More than 53,000 people have utilised the new police non-emergency number since it was launched to relieve pressure on the 111 system.

The new 105 - ten five - number was launched on May 10 by Police Commissioner Mike Bush.

At the time Bush acknowledged that historically, police had not been an easy organisation to get hold of quickly in a non-emergency situation.

He hoped 105 would "build trust and confidence" in the organisation, by giving New Zealanders a simple, new way to report situations that don't require an urgent or immediate response.


The first call that came through to the service was a report of a car parked across someone's driveway.

As of Monday, 53,000 calls had been taken by 105 operators.

A police spokeswoman said the number was being "widely used" for a variety of non-emergency situations including thefts from public places and cars, intentional damage to property, shoplifting and lost property.

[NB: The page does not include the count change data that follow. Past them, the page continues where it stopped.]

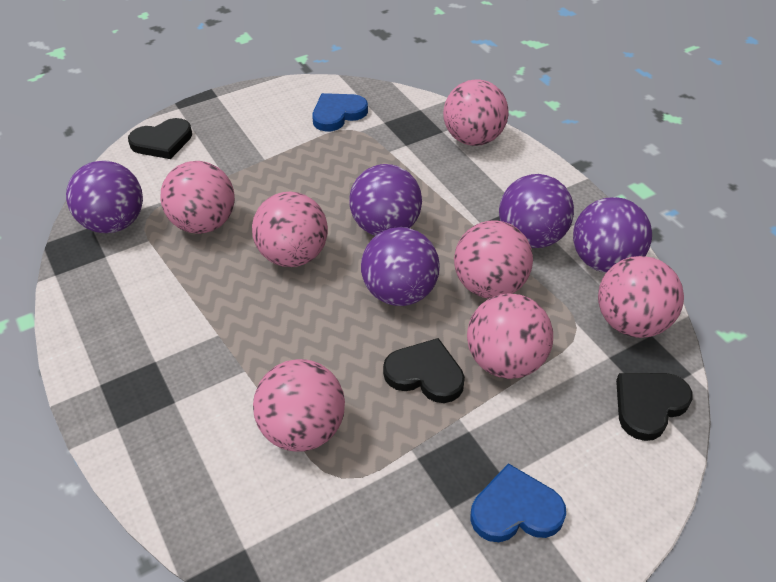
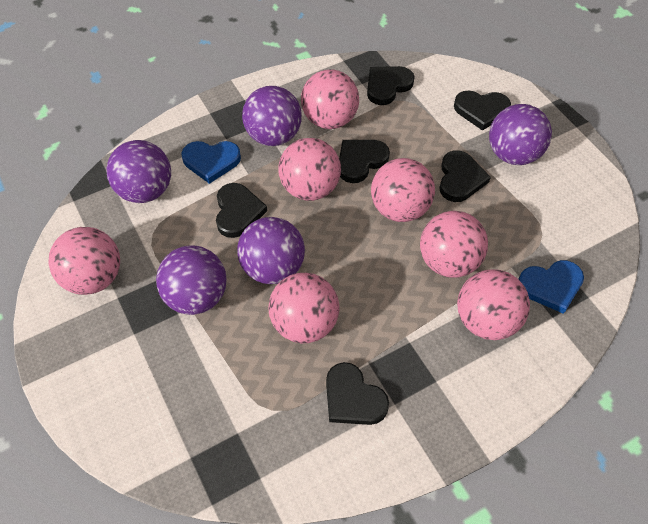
black heart: 3 -> 6

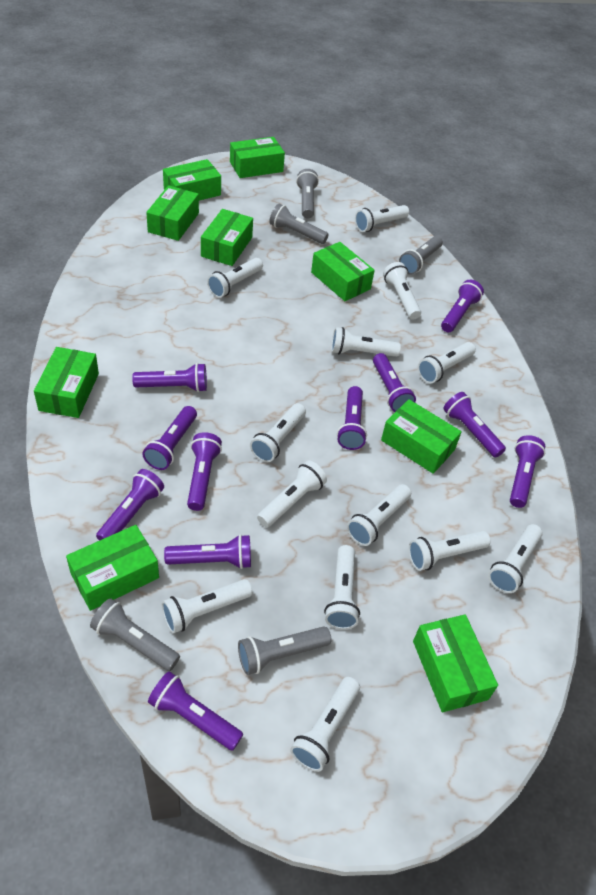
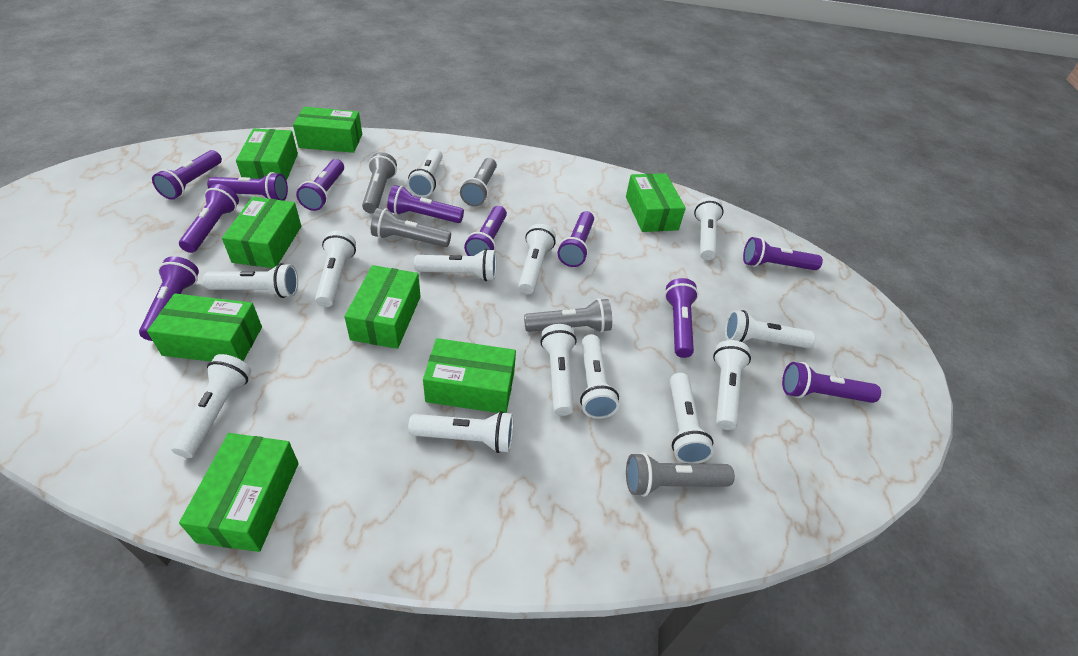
green box: 9 -> 8

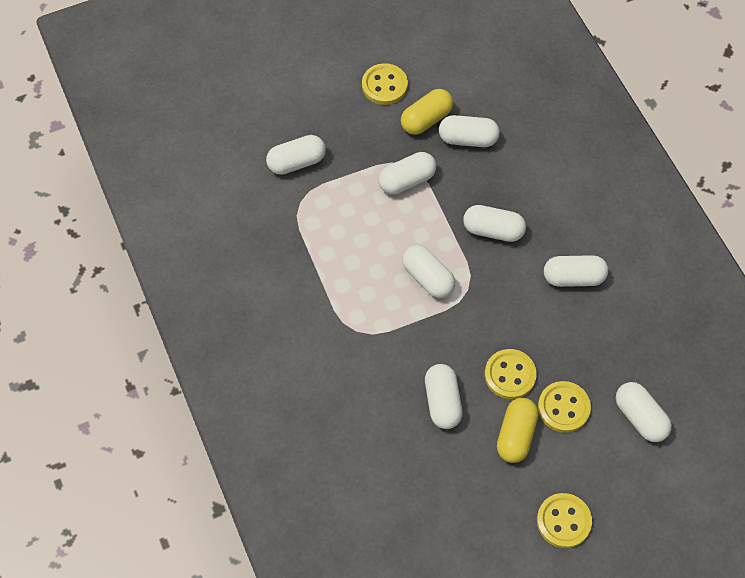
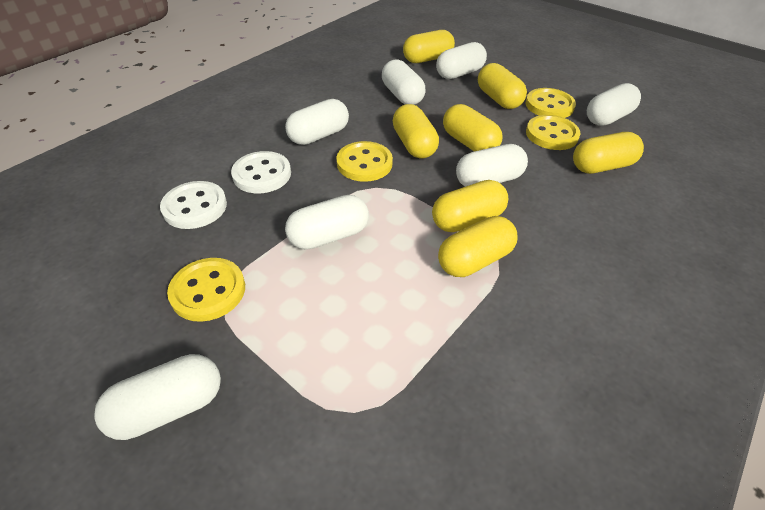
white button: 0 -> 2
white capsule: 8 -> 7
yellow capsule: 2 -> 7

Of the calls being made, 14 per cent relate to matters previously reported to police.

A further 21 per cent are from people seeking advice from police.

"Since we've launched the marketing campaign and the 105 jingle, we're seeing daily increases in the number of people calling 105 to report non-emergencies, rather than other channels," the spokeswoman said.

One of those other channels is the option for people to report some specific non-emergency situations online.

The online reporting facility was launched late last year and each week since then, about 800 reports had been filed.


Bush urged people to use the online service where possible.

Since the 105 service was launched, police have been seeking feedback for users.

According to the spokeswoman, 90 per cent of callers were satisfied with the quality of the service and 94 per cent were likely to call 105 again if needed.

"67 per cent of people are aware that we have launched a new non-emergency number," she said.


If you need police immediately in an emergency, call 111.

If you need to report a non-emergency matter or speak to police about a situation or crime that is not urgent or immediate, call 105.